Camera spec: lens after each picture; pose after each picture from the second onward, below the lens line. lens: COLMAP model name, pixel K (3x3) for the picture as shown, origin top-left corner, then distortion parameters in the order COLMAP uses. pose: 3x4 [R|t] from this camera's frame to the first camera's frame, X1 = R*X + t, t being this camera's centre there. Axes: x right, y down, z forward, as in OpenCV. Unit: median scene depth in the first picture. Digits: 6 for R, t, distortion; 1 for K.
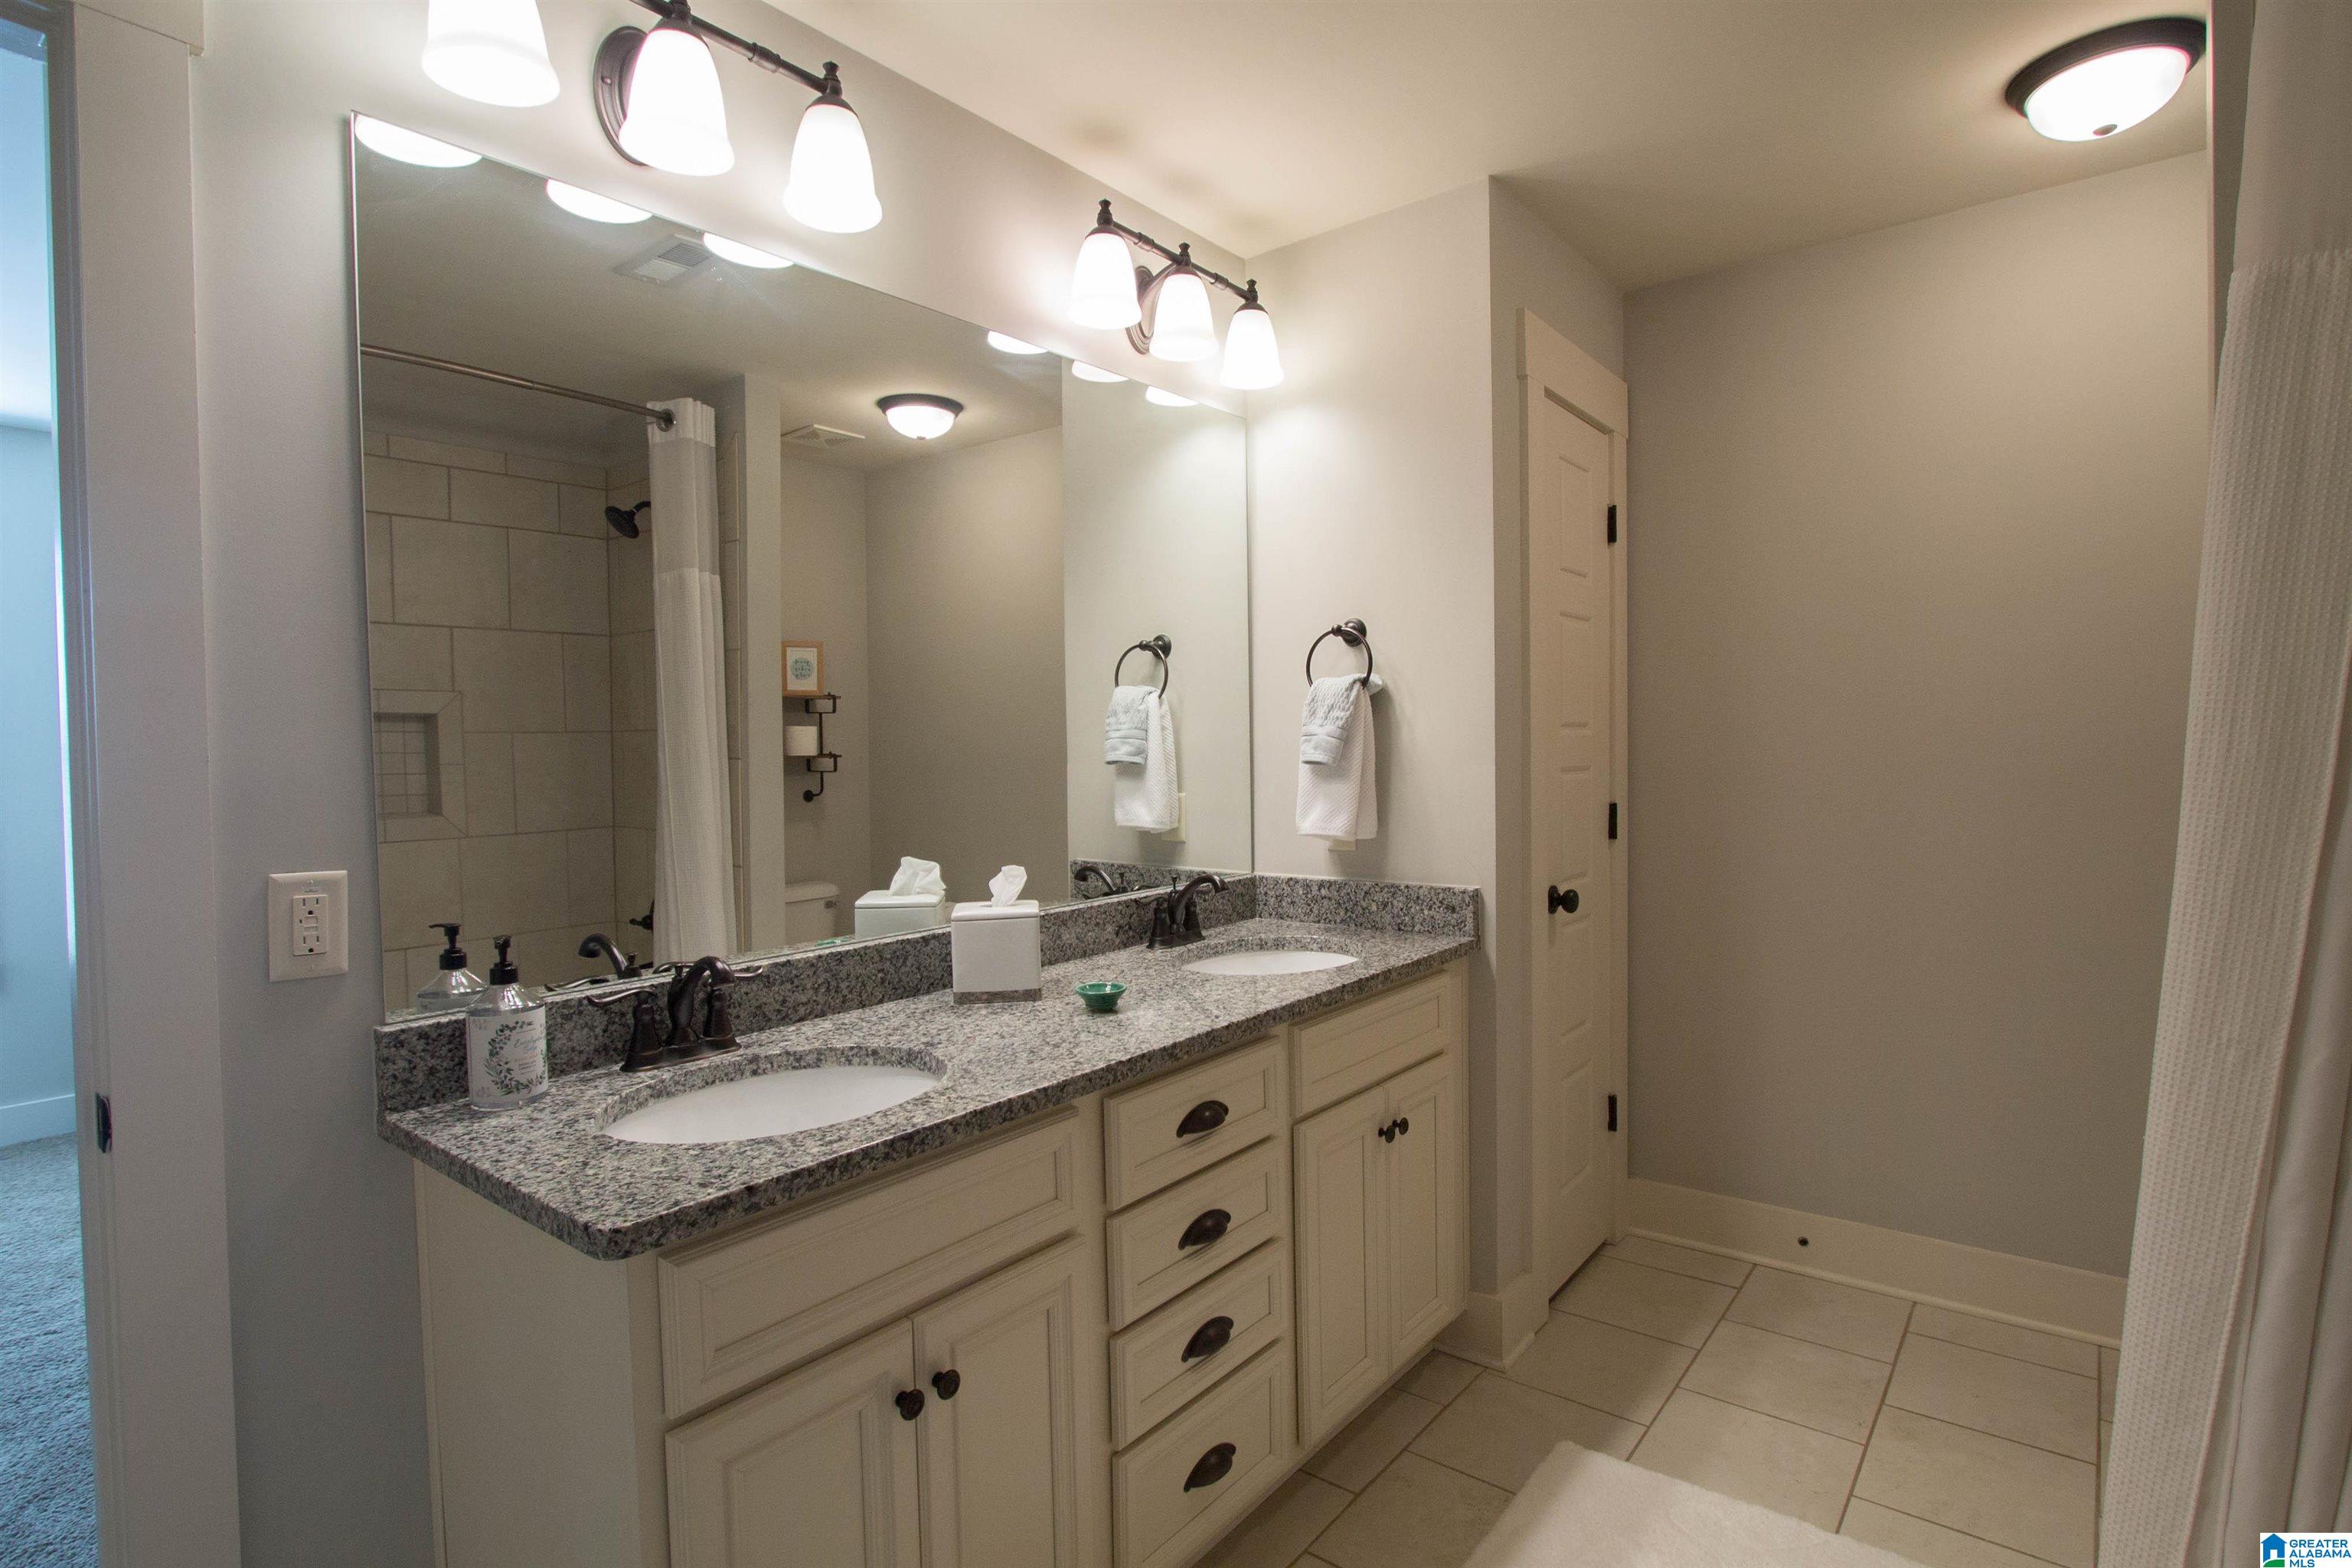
lens RADIAL K [[1161.5, 0, 1176.0], [0, 1161.5, 784.0], [0, 0, 1]] dist [-0.019913, 0.000139]
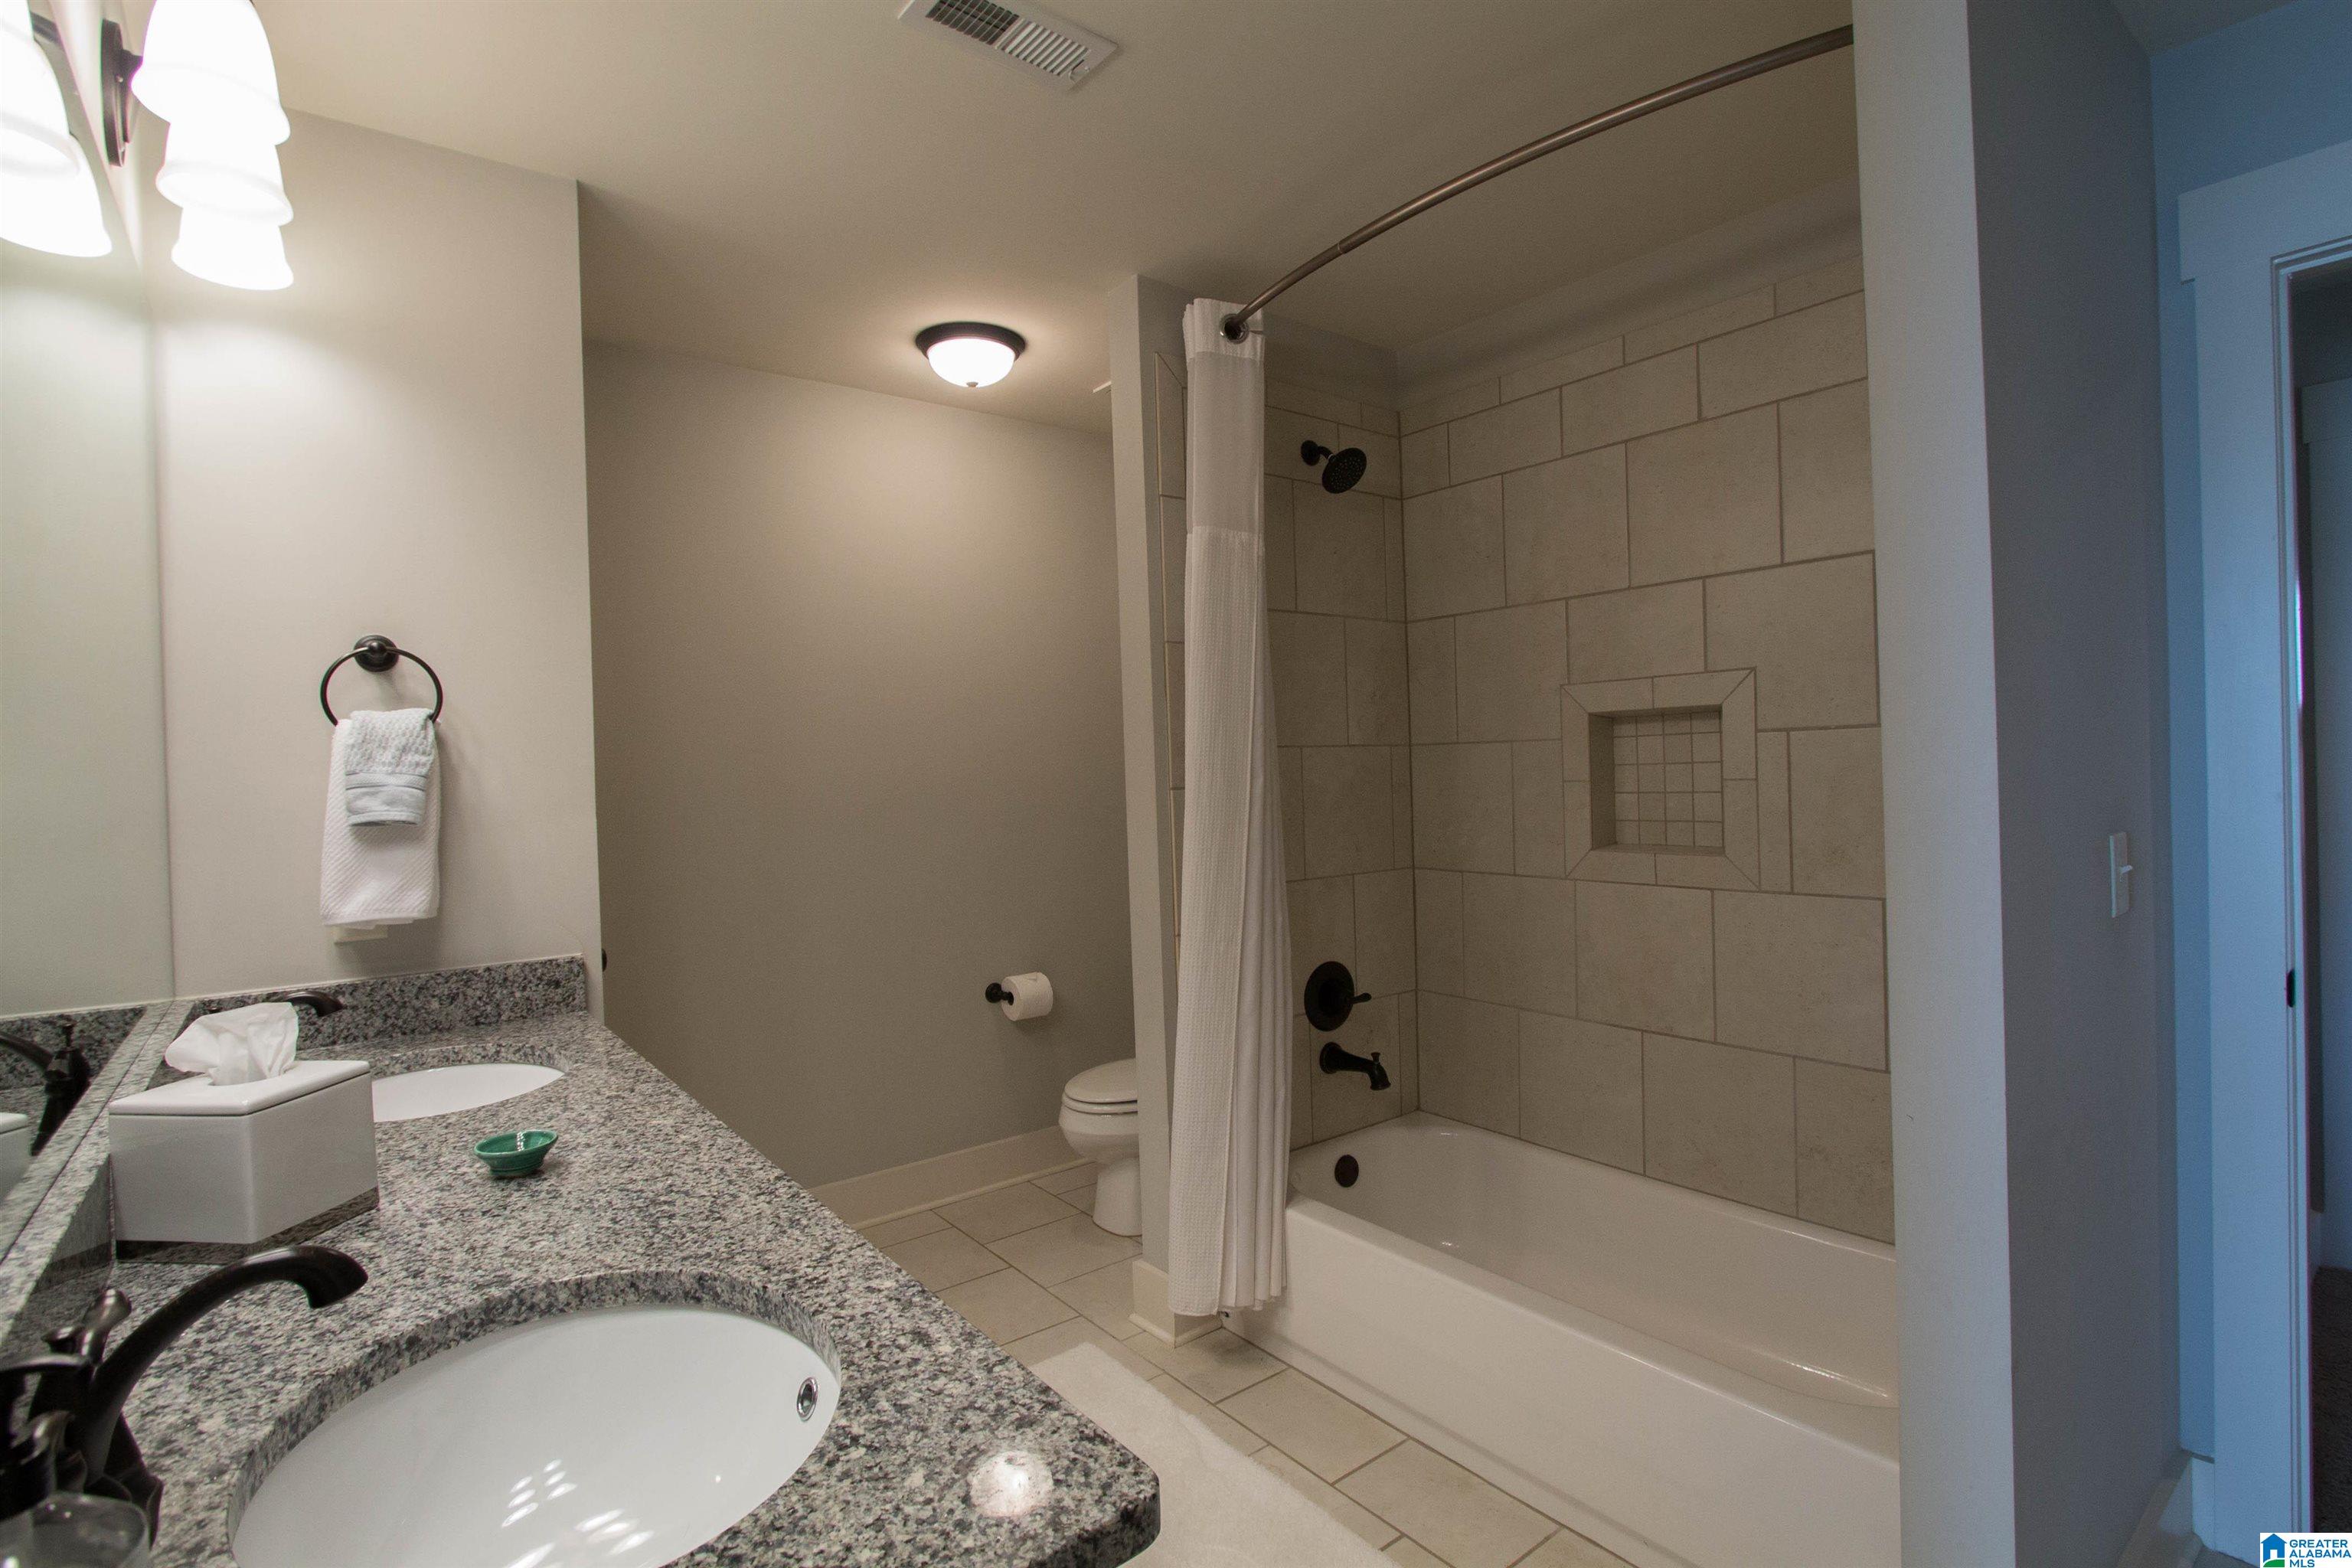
lens RADIAL K [[1112.7, 0, 1188.3], [0, 1112.7, 776.9], [0, 0, 1]] dist [-0.032441, 0.012417]
pose [[0.222511, 0.005813, 0.974913, -0.467536], [0.056546, 0.998222, -0.018858, -0.005468], [-0.973289, 0.059323, 0.221787, 0.341630]]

########

* PROBLEM DESCRIPTION: Copy every line of the data above verbatim, leaving out the pictures.

* SOLUTION:
Camera spec: lens after each picture; pose after each picture from the second onward, below the lens line. lens: COLMAP model name, pixel K (3x3) for the picture as shown, origin top-left corner, then distortion parameters in the order COLMAP uses. pose: 3x4 [R|t] from this camera's frame to the first camera's frame, X1 = R*X + t, t being this camera's centre there. Axes: x right, y down, z forward, as in OpenCV. Unit: median scene depth in the first picture. Digits: 6 for R, t, distortion; 1 for K.
lens RADIAL K [[1161.5, 0, 1176.0], [0, 1161.5, 784.0], [0, 0, 1]] dist [-0.019913, 0.000139]
lens RADIAL K [[1112.7, 0, 1188.3], [0, 1112.7, 776.9], [0, 0, 1]] dist [-0.032441, 0.012417]
pose [[0.222511, 0.005813, 0.974913, -0.467536], [0.056546, 0.998222, -0.018858, -0.005468], [-0.973289, 0.059323, 0.221787, 0.341630]]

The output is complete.